» PROMPT
Copy the lines of the rows below word for word, from the line holding "state / province: Oriente" through the final line, both included.

» EXTRACTED DATA
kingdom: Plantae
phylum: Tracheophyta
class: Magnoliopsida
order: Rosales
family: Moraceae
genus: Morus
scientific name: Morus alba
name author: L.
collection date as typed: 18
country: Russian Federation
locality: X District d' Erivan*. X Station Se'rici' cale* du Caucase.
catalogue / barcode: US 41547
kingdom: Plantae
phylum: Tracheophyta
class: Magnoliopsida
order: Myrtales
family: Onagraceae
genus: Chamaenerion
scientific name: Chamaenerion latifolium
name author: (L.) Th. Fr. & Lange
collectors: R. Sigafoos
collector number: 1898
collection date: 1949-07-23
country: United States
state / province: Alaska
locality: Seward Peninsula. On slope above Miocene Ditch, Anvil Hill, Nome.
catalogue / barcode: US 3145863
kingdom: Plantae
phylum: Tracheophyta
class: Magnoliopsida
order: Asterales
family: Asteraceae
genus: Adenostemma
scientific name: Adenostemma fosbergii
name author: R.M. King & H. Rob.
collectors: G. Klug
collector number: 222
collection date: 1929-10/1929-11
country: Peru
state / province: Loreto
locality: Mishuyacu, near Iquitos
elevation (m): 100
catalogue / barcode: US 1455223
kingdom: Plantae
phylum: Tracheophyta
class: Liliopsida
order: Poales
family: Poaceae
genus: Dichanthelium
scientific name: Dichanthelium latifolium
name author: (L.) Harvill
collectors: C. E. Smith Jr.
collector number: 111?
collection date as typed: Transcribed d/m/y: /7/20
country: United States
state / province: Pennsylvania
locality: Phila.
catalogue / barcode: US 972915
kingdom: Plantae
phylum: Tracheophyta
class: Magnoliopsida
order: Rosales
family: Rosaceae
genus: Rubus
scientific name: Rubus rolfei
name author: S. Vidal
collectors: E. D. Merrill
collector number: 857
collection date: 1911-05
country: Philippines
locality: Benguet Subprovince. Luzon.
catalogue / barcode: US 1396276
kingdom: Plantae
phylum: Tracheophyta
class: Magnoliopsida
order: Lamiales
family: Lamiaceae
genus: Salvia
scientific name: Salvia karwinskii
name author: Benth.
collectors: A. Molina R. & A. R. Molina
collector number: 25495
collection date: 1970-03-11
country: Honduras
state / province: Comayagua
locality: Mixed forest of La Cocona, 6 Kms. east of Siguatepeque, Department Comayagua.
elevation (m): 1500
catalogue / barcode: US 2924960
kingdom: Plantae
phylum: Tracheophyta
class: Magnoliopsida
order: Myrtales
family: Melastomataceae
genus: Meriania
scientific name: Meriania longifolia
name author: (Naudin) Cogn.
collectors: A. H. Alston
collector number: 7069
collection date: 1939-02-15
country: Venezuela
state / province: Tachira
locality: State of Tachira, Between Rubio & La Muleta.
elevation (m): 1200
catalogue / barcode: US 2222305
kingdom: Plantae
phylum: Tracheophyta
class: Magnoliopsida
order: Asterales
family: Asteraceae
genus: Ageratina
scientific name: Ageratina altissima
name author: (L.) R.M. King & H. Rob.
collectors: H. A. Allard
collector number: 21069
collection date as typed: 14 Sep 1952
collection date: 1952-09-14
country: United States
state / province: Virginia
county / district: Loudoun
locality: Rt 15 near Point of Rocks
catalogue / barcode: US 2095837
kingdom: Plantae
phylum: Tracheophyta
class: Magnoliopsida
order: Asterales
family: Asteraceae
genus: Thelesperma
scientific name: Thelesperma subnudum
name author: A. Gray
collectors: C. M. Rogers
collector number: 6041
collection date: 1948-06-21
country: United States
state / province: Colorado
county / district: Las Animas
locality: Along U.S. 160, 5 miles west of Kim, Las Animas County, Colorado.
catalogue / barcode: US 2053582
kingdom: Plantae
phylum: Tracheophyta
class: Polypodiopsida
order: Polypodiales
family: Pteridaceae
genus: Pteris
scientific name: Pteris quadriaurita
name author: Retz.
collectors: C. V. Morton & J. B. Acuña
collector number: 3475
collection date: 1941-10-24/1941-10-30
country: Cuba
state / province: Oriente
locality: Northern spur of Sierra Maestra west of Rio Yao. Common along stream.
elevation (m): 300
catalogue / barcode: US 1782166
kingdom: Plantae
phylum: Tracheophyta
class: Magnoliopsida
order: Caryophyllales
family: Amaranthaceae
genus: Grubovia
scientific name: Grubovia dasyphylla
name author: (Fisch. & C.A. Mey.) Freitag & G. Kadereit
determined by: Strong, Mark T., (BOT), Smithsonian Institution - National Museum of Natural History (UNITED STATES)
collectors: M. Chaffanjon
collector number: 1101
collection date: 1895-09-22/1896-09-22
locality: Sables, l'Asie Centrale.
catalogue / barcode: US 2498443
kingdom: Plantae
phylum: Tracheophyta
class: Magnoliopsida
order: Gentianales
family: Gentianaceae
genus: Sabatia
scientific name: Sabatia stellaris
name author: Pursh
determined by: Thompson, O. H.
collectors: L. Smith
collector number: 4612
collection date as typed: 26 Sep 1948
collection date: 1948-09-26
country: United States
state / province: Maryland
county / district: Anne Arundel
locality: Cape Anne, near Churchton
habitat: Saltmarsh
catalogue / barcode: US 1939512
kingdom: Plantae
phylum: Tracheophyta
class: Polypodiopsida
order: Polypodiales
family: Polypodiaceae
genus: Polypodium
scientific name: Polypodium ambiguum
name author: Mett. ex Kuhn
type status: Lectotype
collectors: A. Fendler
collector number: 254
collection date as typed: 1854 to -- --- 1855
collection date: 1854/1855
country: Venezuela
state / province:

» ANSWER
state / province: Oriente
locality: Northern spur of Sierra Maestra west of Rio Yao. Common along stream.
elevation (m): 300
catalogue / barcode: US 1782166
kingdom: Plantae
phylum: Tracheophyta
class: Magnoliopsida
order: Caryophyllales
family: Amaranthaceae
genus: Grubovia
scientific name: Grubovia dasyphylla
name author: (Fisch. & C.A. Mey.) Freitag & G. Kadereit
determined by: Strong, Mark T., (BOT), Smithsonian Institution - National Museum of Natural History (UNITED STATES)
collectors: M. Chaffanjon
collector number: 1101
collection date: 1895-09-22/1896-09-22
locality: Sables, l'Asie Centrale.
catalogue / barcode: US 2498443
kingdom: Plantae
phylum: Tracheophyta
class: Magnoliopsida
order: Gentianales
family: Gentianaceae
genus: Sabatia
scientific name: Sabatia stellaris
name author: Pursh
determined by: Thompson, O. H.
collectors: L. Smith
collector number: 4612
collection date as typed: 26 Sep 1948
collection date: 1948-09-26
country: United States
state / province: Maryland
county / district: Anne Arundel
locality: Cape Anne, near Churchton
habitat: Saltmarsh
catalogue / barcode: US 1939512
kingdom: Plantae
phylum: Tracheophyta
class: Polypodiopsida
order: Polypodiales
family: Polypodiaceae
genus: Polypodium
scientific name: Polypodium ambiguum
name author: Mett. ex Kuhn
type status: Lectotype
collectors: A. Fendler
collector number: 254
collection date as typed: 1854 to -- --- 1855
collection date: 1854/1855
country: Venezuela
state / province:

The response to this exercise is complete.